BILL NUMBER: AB 1009	AMENDED
	BILL TEXT

	AMENDED IN SENATE  AUGUST 17, 2009
	AMENDED IN SENATE  JUNE 29, 2009
	AMENDED IN SENATE  JUNE 25, 2009
	AMENDED IN ASSEMBLY  MAY 6, 2009

INTRODUCED BY   Assembly Member V. Manuel Perez

                        FEBRUARY 27, 2009

   An act to amend Section 14030 of, and to add and repeal Section
14077 of, the Corporations Code, relating to small business, and
making an appropriation therefor.


	LEGISLATIVE COUNSEL'S DIGEST


   AB 1009, as amended, V. Manuel Perez. Small business: Direct Loan
Program.
   The California Small Business Financial Development Corporation
Law authorizes the formation of small business financial development
corporations to grant loans or loan guarantees for the purpose of
stimulating small business development and imposes certain duties
with respect thereto on a director designated by the Secretary of
Business, Transportation and Housing. The California Small Business
Expansion Fund, a continuously appropriated fund, provides funds to
be used to pay for defaulted loan guarantees and administrative costs
of these corporations.
   This bill would require the secretary to develop and implement,
until January 1, 2015, a Direct Loan Program to provide loans to
small businesses meeting certain requirements. The bill would require
the maximum loan limit to be $500,000. The bill would establish the
Direct Loan Account in the California Small Business Expansion Fund
and would continuously appropriate all moneys in that account for
purposes of implementing and administering the program. The bill
would authorize a public entity, as defined, to deposit moneys in
this account in order to capitalize the program. The bill would
require the director, prior to distributing these funds to small
businesses, to determine that the program is sufficiently
capitalized. The bill would require the director to report annually
on the activities of the program, as specified, and would also
require the director, by a specified date, to submit to the Governor
and the Legislature the results of an independent audit of the
program.  The bill would make certain findings and declarations
of the Legislature. 
   Vote: majority. Appropriation: yes. Fiscal committee: yes.
State-mandated local program: no.


THE PEOPLE OF THE STATE OF CALIFORNIA DO ENACT AS FOLLOWS:

   SECTION 1.    (a) The Legislature finds and declares
all of the following:  
   (1) The California Small Business Financial Development
Corporation Law was enacted in 1968 to provide a locally and
regionally based network of financial development professionals to
assist small businesses in meeting their capital formation needs.
Over the years, financial development corporations have assisted
small businesses in accessing capital by providing guarantees on
loans and lines of credit, as well as offering direct loans to small
farmers.

◆ WORK INSTRUCTION 1: Say whether each statement agrees with the AB 1009 bill text, answering yes or no and quoting the deciding words: (a) The maximum loan under the Direct Loan Program is $500,000. (b) The secretary must run the Direct Loan Program until January 1, 2020. (c) The California Small Business Financial Development Corporation Law was enacted in 1968.
◆ WORK INSTRUCTION 2: Extend the AB 1009 bill text, starting right after its last sentence.
The records have nothing to do with the AB 1009 bill text.

◆ MATERIAL SUPPLIED:
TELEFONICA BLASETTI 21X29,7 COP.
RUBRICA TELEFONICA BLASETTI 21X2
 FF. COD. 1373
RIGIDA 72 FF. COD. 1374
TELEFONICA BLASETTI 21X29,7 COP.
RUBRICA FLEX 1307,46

◆ EXERCISE RESULT 1:
(a) Yes: "the maximum loan limit to be $500,000"
(b) No: "until January 1, 2015"
(c) Yes: "was enacted in 1968"

◆ EXERCISE RESULT 2:
   (2) On February 17, 2009, the American Recovery and Reinvestment
Act of 2009 (Public Law 111-5) was signed into law by President
Obama. The act authorizes the expenditure of over $187,000,000,000
nationally, of which California is expected to receive more than
$80,000,000,000. In using these moneys, federal, state, and local
public entities will have the opportunity to assist small businesses
by providing direct loans. California's primary small business
financial assistance program is administered by the Business,
Transportation and Housing Agency through the financial development
corporations.  
   (3) Given the limited term of the federal stimulus moneys and the
immediate needs of California's small businesses, creating a number
of new loan programs in separate state departments and agencies is
neither a prudent nor an efficient use of stimulus moneys.  

   (b) The Legislature therefore finds and declares that it is in the
best interest of the state to leverage, to the greatest extent
possible, the existing small business loan and guarantee program, and
utilize the state's existing network of financial development
professionals in offering loans and other financial services to the
state's small businesses.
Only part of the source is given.